(Dataset entries)

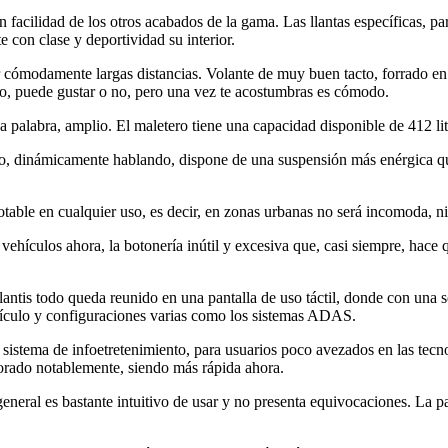
acilidad de los otros acabados de la gama. Las llantas específicas, para
 con clase y deportividad su interior.
jar cómodamente largas distancias. Volante de muy buen tacto, forrado 
o, puede gustar o no, pero una vez te acostumbras es cómodo.
a palabra, amplio. El maletero tiene una capacidad disponible de 412 litr
o, dinámicamente hablando, dispone de una suspensión más enérgica qu
notable en cualquier uso, es decir, en zonas urbanas no será incomoda, 
ículos ahora, la botonería inútil y excesiva que, casi siempre, hace qu
ntis todo queda reunido en una pantalla de uso táctil, donde con una s
ehículo y configuraciones varias como los sistemas ADAS.
 un sistema de infoetretenimiento, para usuarios poco avezados en las te
orado notablemente, siendo más rápida ahora.
neral es bastante intuitivo de usar y no presenta equivocaciones. La pan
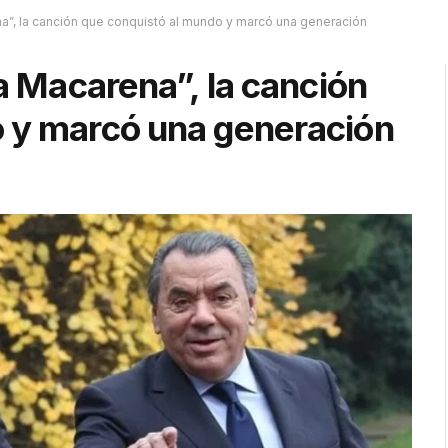
na”, la canción que conquistó al mundo y marcó una generación
La Macarena”, la canción
o y marcó una generación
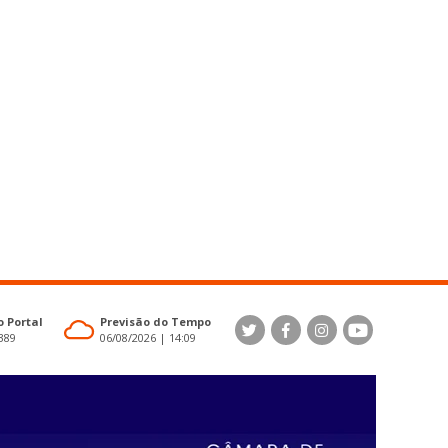
 Portal
Previsão do Tempo
4389
06/08/2026 | 14:09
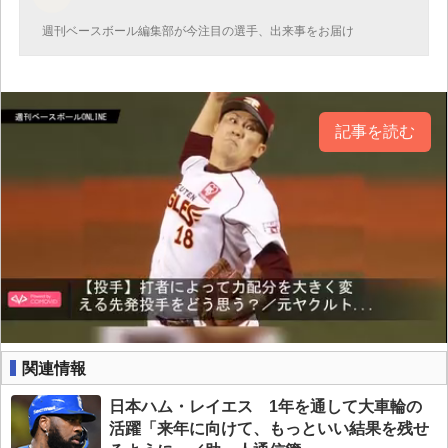
週刊ベースボール編集部が今注目の選手、出来事をお届け
記事を読む
関連情報
日本ハム・レイエス 1年を通して大車輪の
活躍「来年に向けて、もっといい結果を残せ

__Exercise details__
Word for word, return all the entries and skip their pictures.

__Answer space__
acilidad de los otros acabados de la gama. Las llantas específicas, para
 con clase y deportividad su interior.
jar cómodamente largas distancias. Volante de muy buen tacto, forrado 
o, puede gustar o no, pero una vez te acostumbras es cómodo.
a palabra, amplio. El maletero tiene una capacidad disponible de 412 litr
o, dinámicamente hablando, dispone de una suspensión más enérgica qu
notable en cualquier uso, es decir, en zonas urbanas no será incomoda, 
ículos ahora, la botonería inútil y excesiva que, casi siempre, hace qu
ntis todo queda reunido en una pantalla de uso táctil, donde con una s
ehículo y configuraciones varias como los sistemas ADAS.
 un sistema de infoetretenimiento, para usuarios poco avezados en las te
orado notablemente, siendo más rápida ahora.
neral es bastante intuitivo de usar y no presenta equivocaciones. La pan
na”, la canción que conquistó al mundo y marcó una generación
La Macarena”, la canción
o y marcó una generación
 Portal
Previsão do Tempo
4389
06/08/2026 | 14:09
週刊ベースボール編集部が今注目の選手、出来事をお届け
記事を読む
関連情報
日本ハム・レイエス 1年を通して大車輪の
活躍「来年に向けて、もっといい結果を残せ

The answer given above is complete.